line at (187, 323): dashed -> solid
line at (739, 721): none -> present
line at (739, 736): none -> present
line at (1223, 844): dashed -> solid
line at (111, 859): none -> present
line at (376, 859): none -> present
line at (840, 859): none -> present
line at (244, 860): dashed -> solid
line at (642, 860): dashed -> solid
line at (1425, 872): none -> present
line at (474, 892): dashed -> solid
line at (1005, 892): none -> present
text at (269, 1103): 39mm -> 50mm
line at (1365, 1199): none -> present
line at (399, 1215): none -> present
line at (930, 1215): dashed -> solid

* [What is needed]:
Present the listing above as a Markdown table with the columns "Row" and "Entry," numbering each line in order and omitting any blank lines.

* [Result of this task]:
| Row | Entry |
|---|---|
| 1 | line at (187, 323): dashed -> solid |
| 2 | line at (739, 721): none -> present |
| 3 | line at (739, 736): none -> present |
| 4 | line at (1223, 844): dashed -> solid |
| 5 | line at (111, 859): none -> present |
| 6 | line at (376, 859): none -> present |
| 7 | line at (840, 859): none -> present |
| 8 | line at (244, 860): dashed -> solid |
| 9 | line at (642, 860): dashed -> solid |
| 10 | line at (1425, 872): none -> present |
| 11 | line at (474, 892): dashed -> solid |
| 12 | line at (1005, 892): none -> present |
| 13 | text at (269, 1103): 39mm -> 50mm |
| 14 | line at (1365, 1199): none -> present |
| 15 | line at (399, 1215): none -> present |
| 16 | line at (930, 1215): dashed -> solid |